Le Mexique (91%), la Suède (85%), l'Allemagne (81%), la Turquie (80%) et la France (78%) étaient les seules nations avec encore moins de confiance dans Trump que l'Australie.
Aux États-Unis, plus de 70% des Australiens ont déclaré que la démocratie aux États-Unis travaillait quelque peu ou mal, le deuxième plus haut niveau de toute nation.
L'enquête a montré certaines différences de genre et idéologiques entre les Australiens. Seulement 7% des personnes qui se sont identifiées comme restantes avaient confiance en Trump, contre 57% des personnes à droite (et 18% de celles du centre politique).
Les hommes (28%) étaient plus susceptibles que les femmes australiennes (17%) d'avoir confiance en Trump. Aucun n'était aussi pessimiste que les femmes suédoises, dont seulement 5% ont exprimé leur confiance dans le président.
Les éléments de l'agenda Trump ont été adoptés par Peter Dutton et la coalition avant les élections de cette année. Mais l'enquête suggère que tout ce qui est lié à Trump est marqué par les électeurs australiens.

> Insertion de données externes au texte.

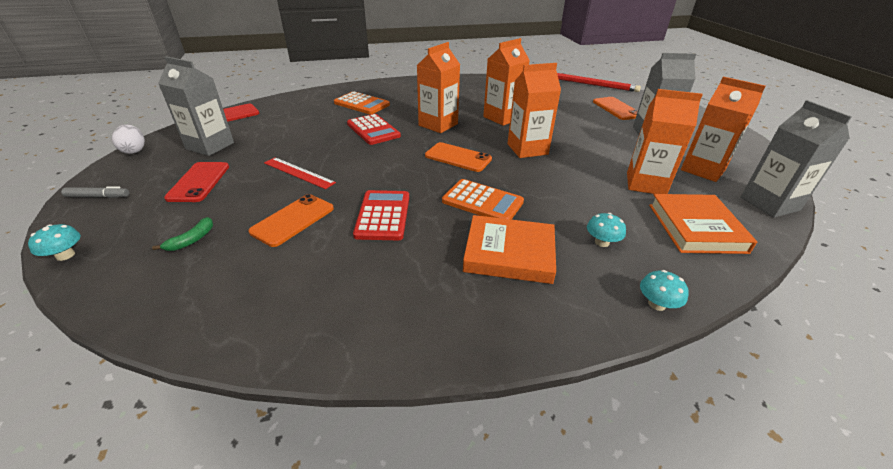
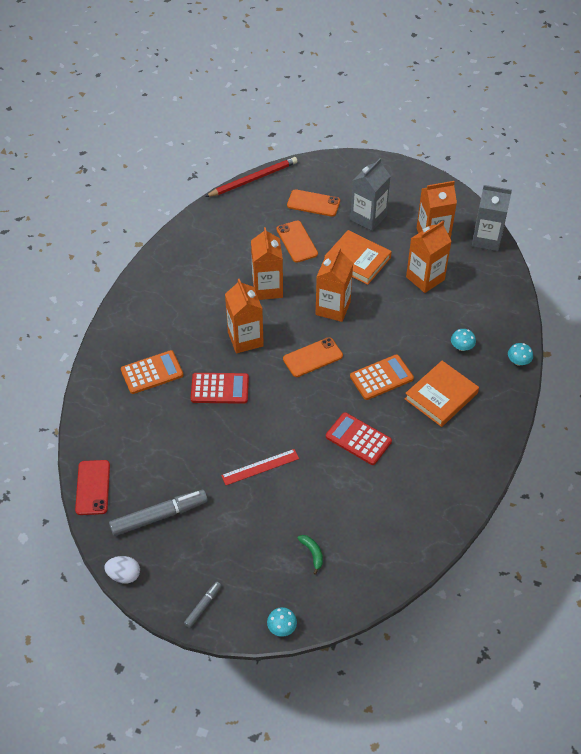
camera: 55 degrees left, 15 degrees up
(199, 182) = (227, 536): red phone -> none
(210, 146) = (159, 516): grey carton -> grey marker
(293, 220) = (328, 491): orange phone -> orange phone (297, 242)
(696, 228) = (481, 294): orange book -> orange book (357, 260)

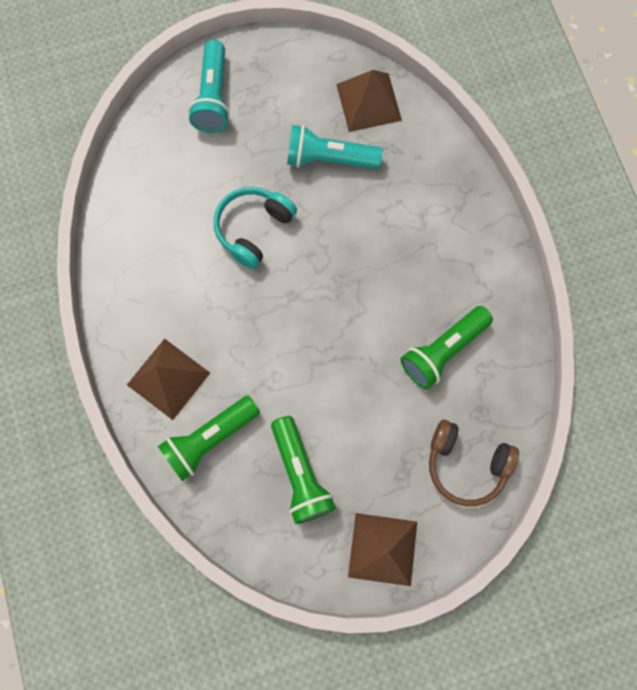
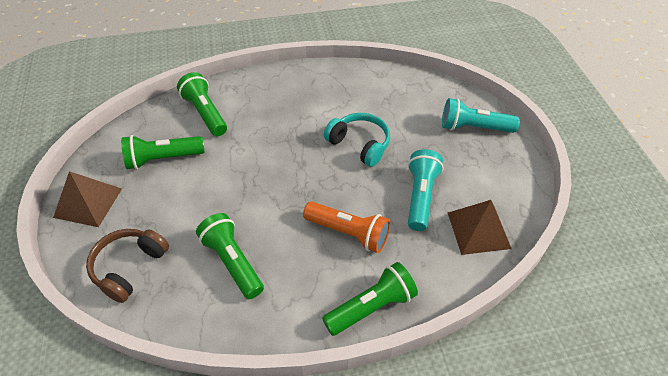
camera: 95 degrees right, 25 degrees down
(168, 378) = (253, 95): brown pyramid -> none
(389, 233) = (348, 233): none -> orange flashlight
(474, 205) = (371, 307): none -> green flashlight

Sur les caractéristiques personnelles, les Australiens étaient stridemment négatifs envers le président. Il a été nommé arrogant par 91%, dangereux par 81%, et honnête par seulement 18%.
Seulement 21% ont convenu qu'il était bien qualifié pour être président, l'une des notes les plus basses de toute nation, tandis que 26% ont déclaré que Trump pourrait comprendre des problèmes complexes.
Lorsqu'on leur a demandé des problèmes mondiaux spécifiques, les Australiens étaient tout aussi négatifs.
Seulement 31% avaient confiance en sa capacité à faire face aux politiques d'immigration américaines, un quart a convenu qu'il pouvait faire face à la guerre entre la Russie et l'Ukraine, et un cinquième pensait qu'il pouvait gérer les problèmes économiques mondiaux.
L'enquête sur l'Australie a eu lieu avant que Trump n'annonce ses tarifs de «Journée de libération». Les enquêtes sur les sentiments des consommateurs prises à l'époque ont montré que les plans du président ont poussé la confiance et ont ajouté à l'incertitude sur l'économie mondiale et nationale.
Dans tous les problèmes clés, juste des gens en Espagne, en Suède, en Turquie et au Mexique avaient une vision plus négative de la présidence Trump que de l'Australie.
Le Premier ministre Anthony Albanese devrait tenir une réunion en face à face avec Donald Trump en marge de la réunion du G7 des dirigeants mondiaux au Canada plus tard cette semaine.
Avant le voyage, Albanais ne serait pas entraîné pour critiquer Trump.
« Je vais parler directement avec le président américain de la relation entre l'Australie et les États-Unis, et je le ferai respectueusement et je le ferai directement plutôt que par les médias », a-t-il déclaré à ABC Radio.
«La relation américaine est importante que l'Australie a. C'est une relation de sécurité importante, c'est aussi une relation économique importante.»